Tiger tooth aloes have a rich, refreshing fragrance and have long been an ingredient in traditional Chinese medicine.
Now, the herbal ingredient is making its way to the United States, and it could have a major impact on a lucrative, yet misunderstood, Chinese medicine business.
Aloe, an alkaloid native to India and Madagascar, is rich in vitamin C, vitamin E and potassium.
It’s also used in tea, cosmetics, body wash, hair care, antiseptic, antifungal, disinfectants and in cough syrups.
In a study published online this month in the journal Medicinal Chemistry, researchers from the University of Southern California in Los Angeles, the University at Buffalo in New York and the University College London in London analyzed tiger tooth extracts from about 100 tiger tooth samples collected from China, Thailand, Vietnam and Indonesia.
They found that tiger tooth extract is richly concentrated in the vitamin C compound, and that this concentration can be detected in tooth enamel and is present in higher concentrations in the teeth of Asian tigers than in the American tigers.
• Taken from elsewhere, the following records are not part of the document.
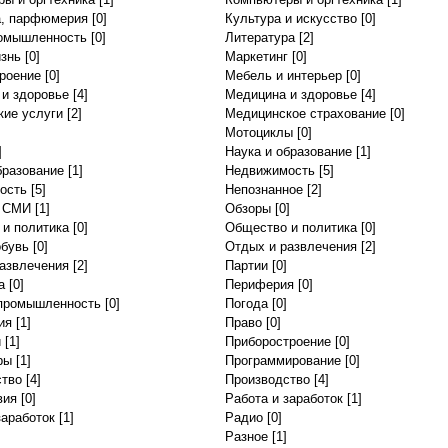
а, парфюмерия
[0]
Культура и искусство
[0]
ромышленность
[0]
Литература
[2]
знь
[0]
Маркетинг
[0]
роение
[0]
Мебель и интерьер
[0]
и здоровье
[4]
Медицина и здоровье
[4]
ие услуги
[2]
Медицинское страхование
[0]
Мотоциклы
[0]
]
Наука и образование
[1]
бразование
[1]
Недвижимость
[5]
ость
[5]
Непознанное
[2]
и СМИ
[1]
Обзоры
[0]
и политика
[0]
Общество и политика
[0]
обувь
[0]
Отдых и развлечения
[2]
азвлечения
[2]
Партии
[0]
а
[0]
Периферия
[0]
промышленность
[0]
Погода
[0]
ия
[1]
Право
[0]
и
[1]
Приборостроение
[0]
ры
[1]
Программирование
[0]
ство
[4]
Производство
[4]
вия
[0]
Работа и заработок
[1]
заработок
[1]
Радио
[0]
Разное
[1]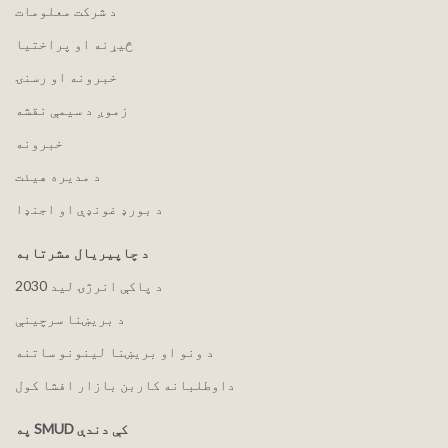
د شرکت معلومات
څیړنه او پراختیا
خبرونه او رسنۍ
زموږ د سیمې نقشه
خبرونه
د مدیره هیئت
د بورډ غونډې او اجنډا
د چاپیریال مشرتابه
2030 د پاکې انرژۍ لید
د بریښنا سرچینې
د ونو او بریښنا لینونو ساتنه
داوطلبانه کاربن بازار افشا کول
په SMUD کې دندې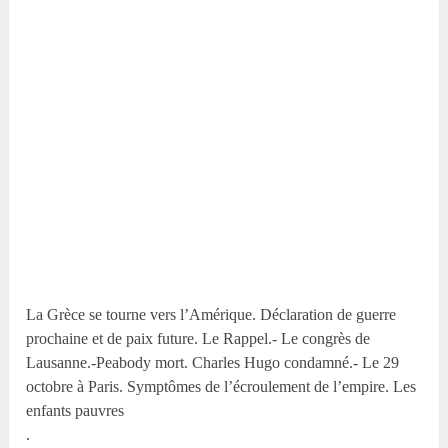
La Grèce se tourne vers l’Amérique. Déclaration de guerre
prochaine et de paix future. Le Rappel.- Le congrès de
Lausanne.-Peabody mort. Charles Hugo condamné.- Le 29
octobre à Paris. Symptômes de l’écroulement de l’empire. Les
enfants pauvres
.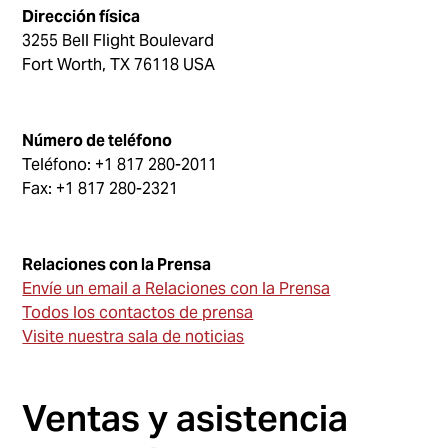
Dirección física
3255 Bell Flight Boulevard
Fort Worth, TX 76118 USA
Número de teléfono
Teléfono: +1 817 280-2011
Fax: +1 817 280-2321
Relaciones con la Prensa
Envíe un email a Relaciones con la Prensa
Todos los contactos de prensa
Visite nuestra sala de noticias
Ventas y asistencia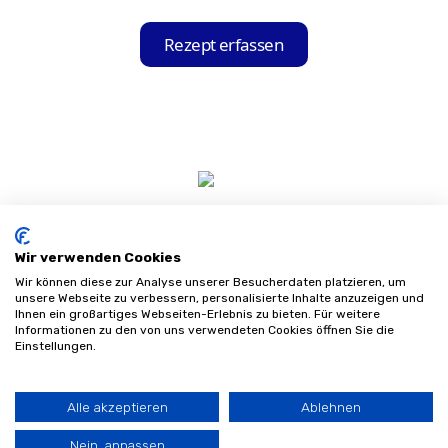
Die App durchsucht unserer Datenbank
anhand der ausgelesenen Informationen
Rezept erfassen
nach Sanitätshäusern in der Nähe, die mit
Ihrer Krankenkasse kooperieren, und zeigt
Ihnen diese in einer übersichtlichen Liste
an.
Wir verwenden Cookies
Wir können diese zur Analyse unserer Besucherdaten platzieren, um
unsere Webseite zu verbessern, personalisierte Inhalte anzuzeigen und
Ihnen ein großartiges Webseiten-Erlebnis zu bieten. Für weitere
Informationen zu den von uns verwendeten Cookies öffnen Sie die
Impressum
Einstellungen.
Datenschutz
AGB
Sitemap
Alle akzeptieren
Ablehnen
©
2026
Sanifinder
Nein, anpassen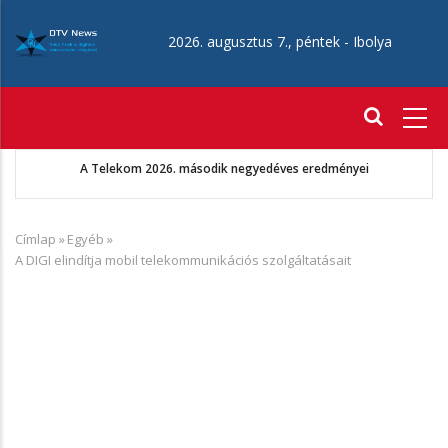
Ugrás
a
2026. augusztus 7., péntek -
Ibolya
tartalomra
Fő
navigáció
Augusztus 22-én érkezik az Aang avatár: Az utolsó léghajlító
Címlap
»
Egyéb
»
Morzsa
A DIGI elindítja mobil telekommunikációs szolgáltatásait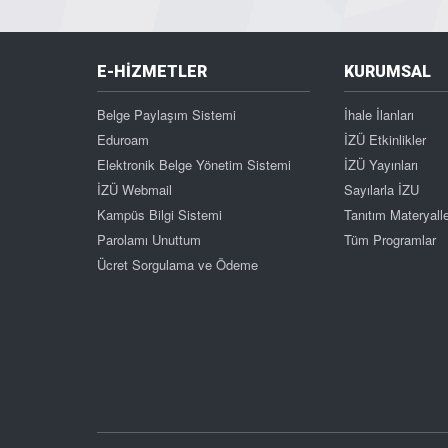
E-HİZMETLER
KURUMSAL
Belge Paylaşım Sistemi
İhale İlanları
Eduroam
İZÜ Etkinlikler
Elektronik Belge Yönetim Sistemi
İZÜ Yayınları
İZÜ Webmail
Sayılarla İZU
Kampüs Bilgi Sistemi
Tanıtım Materyalle
Parolamı Unuttum
Tüm Programlar
Ücret Sorgulama ve Ödeme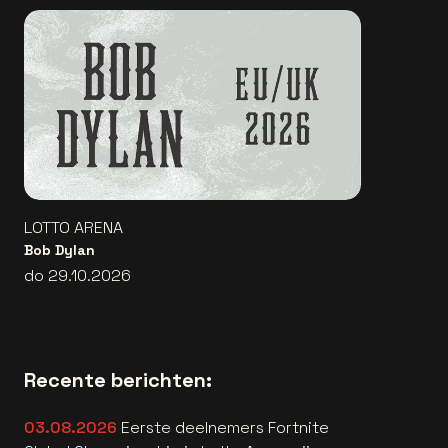
LOTTO ARENA
Bob Dylan
do 29.10.2026
Recente berichten:
03.08.2026
Eerste deelnemers Fortnite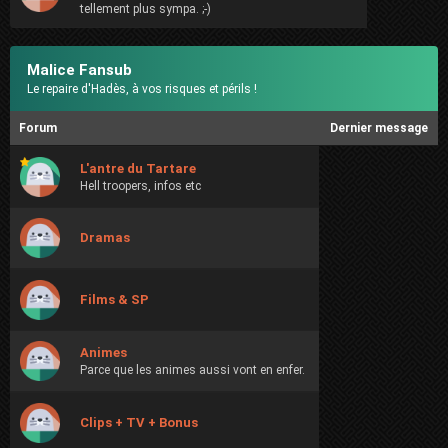
tellement plus sympa. ;-)
Malice Fansub
Le repaire d'Hadès, à vos risques et périls !
Forum
Dernier message
L'antre du Tartare
Hell troopers, infos etc
Dramas
Films & SP
Animes
Parce que les animes aussi vont en enfer.
Clips + TV + Bonus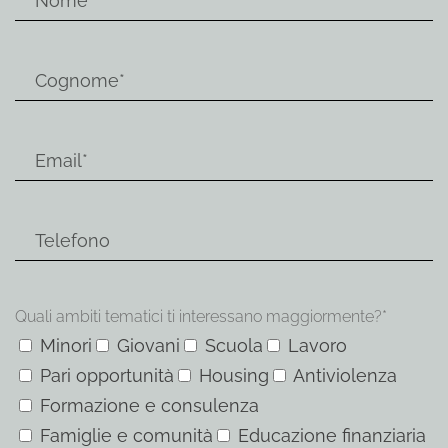
Quali ambiti tematici ti interessano maggiormente?*
Minori
Giovani
Scuola
Lavoro
Pari opportunità
Housing
Antiviolenza
Formazione e consulenza
Famiglie e comunità
Educazione finanziaria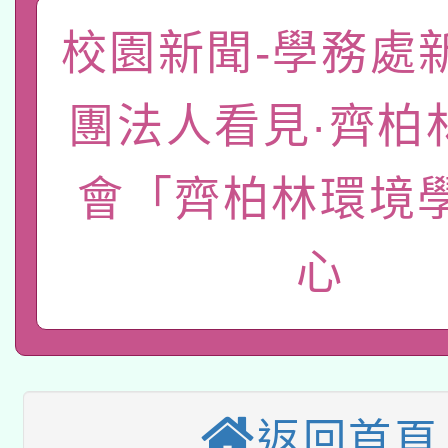
函轉國家教育研究院中心
國立臺灣師範大學辦理「1
校園新聞-學務處
轉知教育部國民及學前
原住民族教育政策研討
年度健康促進學校輔導
團法人看見·齊柏
函轉國立臺灣師範大學
新北市政府教育局辦理「
族教育國際趨勢與發展
業成長研習」實施計畫
轉知有關國立成功大學
會「齊柏林環境
族語言臺北學習中心11
師專業成長研習實施計
教育部國民及學前教育署「
文教學共融平台-教案
「族語學習班」招生簡章
方素養工作坊新北場」
心
轉知經濟部水利署委託
年度COVID-19疫苗
件」活動簡章
115年8月22日(星期六)
業技術研究院辦理「11
接種對象擴大為「滿6
2026年桃園地景藝術
桃園市孔廟祈福系列活
用水績優單位及節水達
接種之民眾」措施，延長
返回首頁
「2026桃園藝術巡演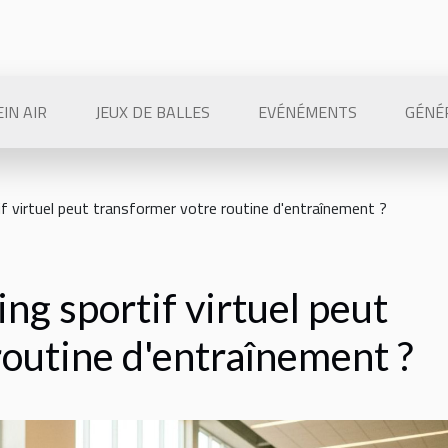
IN AIR
JEUX DE BALLES
EVÉNÉMENTS
GÉNÉ
 virtuel peut transformer votre routine d'entraînement ?
g sportif virtuel peut
routine d'entraînement ?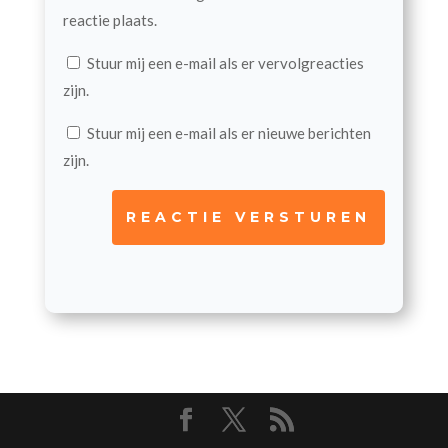
reactie plaats.
Stuur mij een e-mail als er vervolgreacties
zijn.
Stuur mij een e-mail als er nieuwe berichten
zijn.
REACTIE VERSTUREN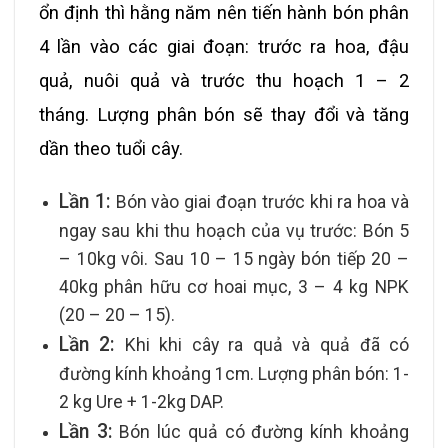
ổn định thì hằng năm nên tiến hành bón phân
4 lần vào các giai đoạn: trước ra hoa, đậu
quả, nuôi quả và trước thu hoạch 1 – 2
tháng. Lượng phân bón sẽ thay đổi và tăng
dần theo tuổi cây.
Lần 1:
Bón vào giai đoạn trước khi ra hoa và
ngay sau khi thu hoạch của vụ trước: Bón 5
– 10kg vôi. Sau 10 – 15 ngày bón tiếp 20 –
40kg phân hữu cơ hoai mục, 3 – 4 kg NPK
(20 – 20 – 15).
Lần 2:
Khi khi cây ra quả và quả đã có
đường kính khoảng 1cm. Lượng phân bón: 1-
2 kg Ure + 1-2kg DAP.
Lần 3:
Bón lúc quả có đường kính khoảng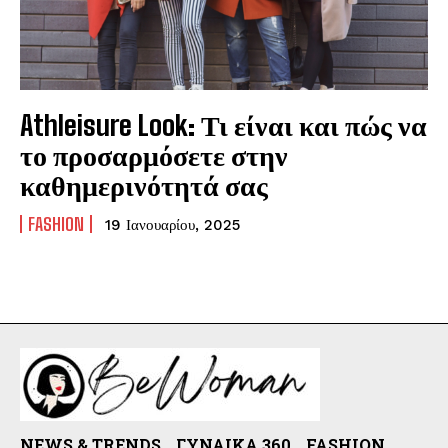
Athleisure Look: Τι είναι και πώς να
το προσαρμόσετε στην
καθημερινότητά σας
FASHION
19 Ιανουαρίου, 2025
NEWS & TRENDS
ΓΥΝΑΊΚΑ 360
FASHION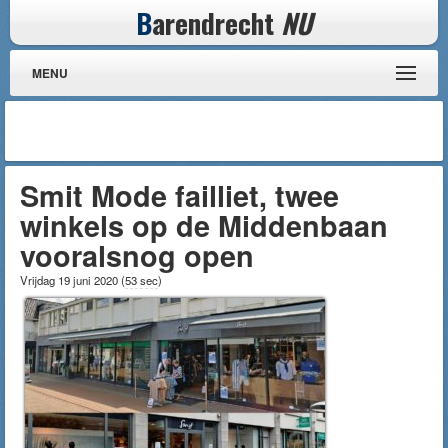
B
arendrecht
NU
MENU
Smit Mode failliet, twee
winkels op de Middenbaan
vooralsnog open
Vrijdag 19 juni 2020
(
53 sec
)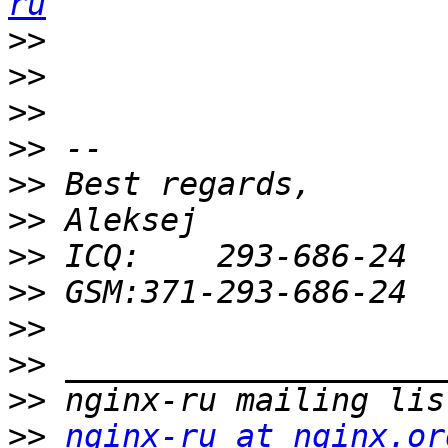
ru
>>
>>
>>
>>
>>
>>
>>
>>
>>
>>
>>
>>
nginx-ru at nginx.or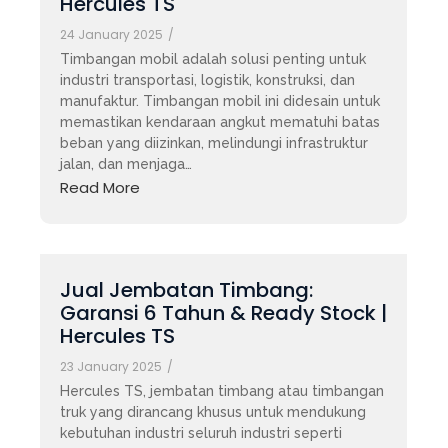
Hercules TS
24 January 2025
/
Timbangan mobil adalah solusi penting untuk
industri transportasi, logistik, konstruksi, dan
manufaktur. Timbangan mobil ini didesain untuk
memastikan kendaraan angkut mematuhi batas
beban yang diizinkan, melindungi infrastruktur
jalan, dan menjaga…
Read More
Jual Jembatan Timbang:
Garansi 6 Tahun & Ready Stock |
Hercules TS
23 January 2025
/
Hercules TS, jembatan timbang atau timbangan
truk yang dirancang khusus untuk mendukung
kebutuhan industri seluruh industri seperti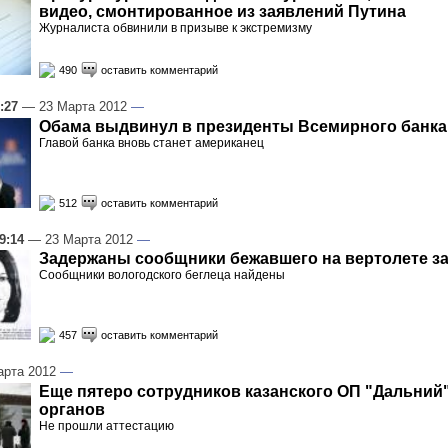
видео, смонтированное из заявлений Путина
Журналиста обвинили в призыве к экстремизму
490
оставить комментарий
:27
— 23 Марта 2012
—
Обама выдвинул в президенты Всемирного банка
Главой банка вновь станет американец
512
оставить комментарий
9:14
— 23 Марта 2012
—
Задержаны сообщники бежавшего на вертолете з
Сообщники вологодского беглеца найдены
457
оставить комментарий
рта 2012
—
Еще пятеро сотрудников казанского ОП "Дальний
органов
Не прошли аттестацию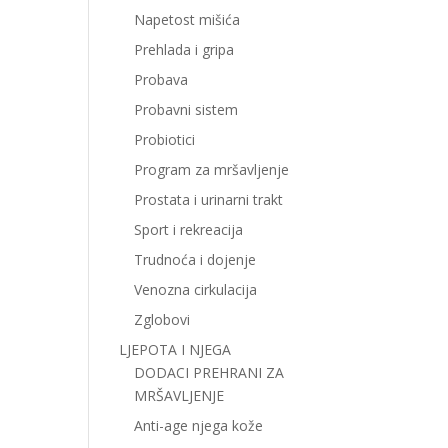
Napetost mišića
Prehlada i gripa
Probava
Probavni sistem
Probiotici
Program za mršavljenje
Prostata i urinarni trakt
Sport i rekreacija
Trudnoća i dojenje
Venozna cirkulacija
Zglobovi
LJEPOTA I NJEGA
DODACI PREHRANI ZA
MRŠAVLJENJE
Anti-age njega kože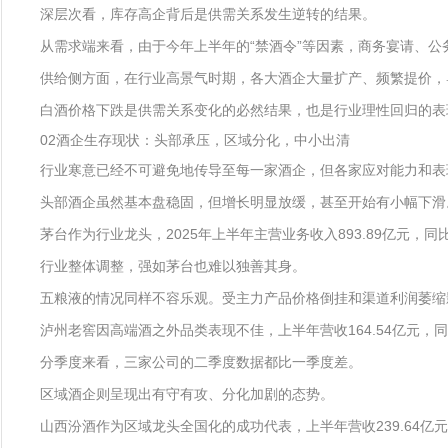
深层次看，库存高企背后是供需关系发生逆转的结果。
从需求端来看，由于今年上半年的“禁酒令”等因素，商务宴请、
供给侧方面，在行业高景气时期，各大酒企大量扩产、频繁提价，
白酒价格下跌是供需关系变化的必然结果，也是行业理性回归的表
02酒企生存现状：头部承压，区域分化，中小出清
行业寒意已经不可避免地传导至每一家酒企，但各家应对能力和表
头部酒企虽然基本盘稳固，但增长明显放缓，甚至开始有小幅下滑
茅台作为行业龙头，2025年上半年主营业务收入893.89亿元，同比
行业整体调整，强如茅台也难以独善其身。
五粮液的情况同样不容乐观。受主力产品价格倒挂和渠道利润萎缩影响，2
泸州老窖因高端酒之外品类表现不佳，上半年营收164.54亿元，同比下
分季度来看，三家公司的二季度数据都比一季度差。
区域酒企则呈现出有守有攻、分化加剧的态势。
山西汾酒作为区域龙头全国化的成功代表，上半年营收239.64亿元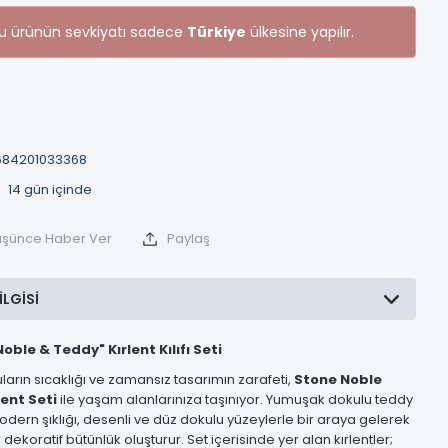
u ürünün sevkiyatı sadece
Türkiye
ülkesine yapılır.
84201033368
Düşünce Haber Ver
Paylaş
ILGISI
oble & Teddy" Kırlent Kılıfı Seti
arın sıcaklığı ve zamansız tasarımın zarafeti,
Stone Noble
ent Seti
ile yaşam alanlarınıza taşınıyor. Yumuşak dokulu teddy
ern şıklığı, desenli ve düz dokulu yüzeylerle bir araya gelerek
r dekoratif bütünlük oluşturur. Set içerisinde yer alan kırlentler;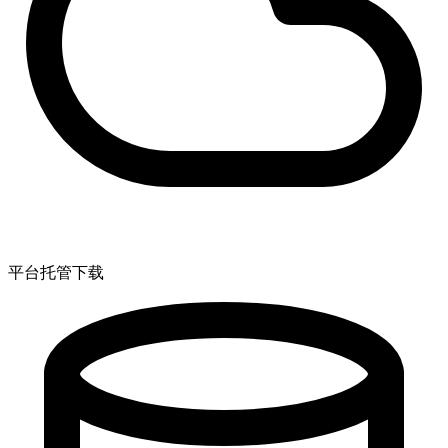
平台托管下载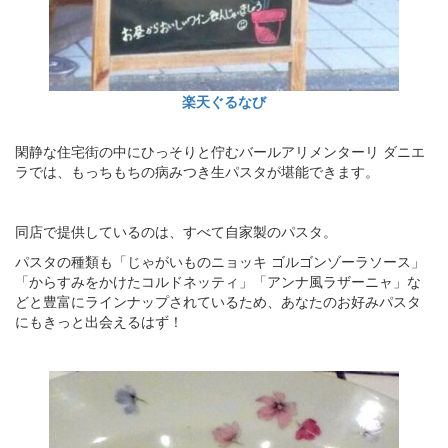
楽天ぐるなび
閑静な住宅街の中にひっそりと佇むバールアリメンターリ ダニエ
ラでは、もっちもちの病みつき生パスタが堪能できます。
同店で提供しているのは、すべて自家製のパスタ。
パスタの種類も「じゃがいものニョッキ ゴルゴンゾーラソース」
「からすみをかけたコルドネッティ」「アンナ風ラザーニャ」な
どと豊富にラインナップされているため、あなたのお好みパスタ
にもきっと出会えるはず！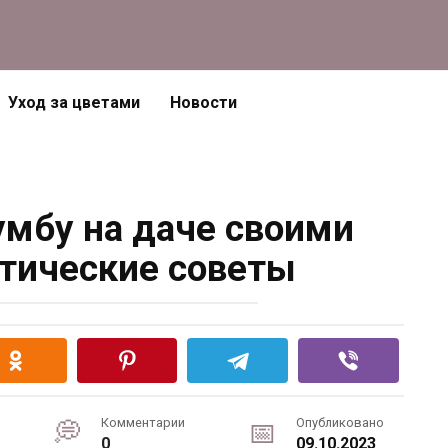
Уход за цветами
Новости
умбу на даче своими
тические советы
Комментарии
Опубликовано
0
09.10.2023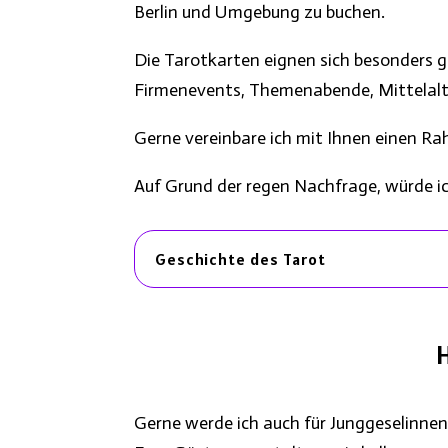
Berlin und Umgebung zu buchen.
Die Tarotkarten eignen sich besonders gu
Firmenevents, Themenabende, Mittelalte
Gerne vereinbare ich mit Ihnen einen Ra
Auf Grund der regen Nachfrage, würde ic
Geschichte des Tarot
Gerne werde ich auch für Junggeselinnen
The researchers noted that tiger teeth can also contain vitamin E, a vitamin that can be a powerful anti-cancer agent.
The tooth enamels of the American and Vietnamese tigers were significantly more alkaline than the American tooth enams of the Asian tigers, the researchers found.
Tiger tooth extract, they say, could potentially have beneficial effects on the development of cancer in Asian tigers and may have a role in the disease of Asian tiger populations.
The U.S. Fish and Wildlife Service is investigating the possibility that tiger extract may be responsible for the rising incidence of tumors in the tiger population in Asia.
“The findings support the hypothesis that tiger extracts may be a promising new source of cancer-fighting anthocyanins and cancer-resistance materials in the wild,” said Dr. James B. Johnson, the study’s lead author and an assistant professor of veterinary chemistry at the University’s Center for Animal Science.
But tiger tooth enemas are also used for treating the digestive tract and skin.
“If tiger tooth is a good candidate, I don’t think it will be very long before people are using it for oral care,” said Jai, who said that in addition to being a natural alternative to tooth enema, tiger tooth may be particularly useful in treating tuberculosis.
Tumors and tuberculosis are common in tiger populations, according to the World Health Organization.
“It’s important to get this research out there so that people can actually use it and use it as they see fit,” he said.
“Tiger tooth enems, tiger teeth are good to chew, but they also can be used to treat a lot of other diseases.”
Aloe Vera is an alkaline, water-soluble herb that can contain high levels of vitamin C. It can be extracted from plants or harvested from wild animals.
Aloes are used as skin, hair and facial treatments and as an ingredient for tooth enames.
But the American tiger is the only one of its kind.
It has long been used as an aphrodisiac in China.
“I think the American lion has more than anything else that we’re really concerned about the tiger and how it’s been misused in medicine and misused as a scapegoat,” said Johnson.
“We’re just hoping that tiger enemes and tiger tooth can really be used as a good alternative to traditional Chinese medicines and that people don’t take them too seriously.”
The researchers say that the Asian tiger population could grow to between 300,000 and 1.2 million in the next 30 years.
But they also noted that the U.N. Food and Agriculture Organization estimates that tiger populations in Southeast Asia are in decline by about 70 percent.
So there is a risk that the American population could also be growing.
“To have tigers that are so dominant in the Asian wild, there’s a real possibility that that population could go through a very severe decline in that region,” said Aloe researcher Dr. Michael C. Guggenheim.
“There’s a risk of that tiger population going to extinction in the foreseeable future.”
Tumor experts have long criticized the use of tiger tooth as a medicine, arguing that its use in traditional medicine was often misguided and led to the creation of toxic compounds that were ineffective in treating cancer.
They also warn that there’s no scientific evidence that tiger-derived anthocanins are useful for cancer treatment.
“People are always looking for a way to say ‘Hey, tiger is cancer-resistant and it’s great for you,’ and they’re looking for something that is not true,” said Guggerheim.
T.S., a tiger-toxin-free supplement is currently in the market, but its ingredients aren’t currently in clinical trials.
“This is a very dangerous business,” said Robert M. Zemel, a toxicologist and professor of toxicology at the UCL Institute of Veterinary Medicine.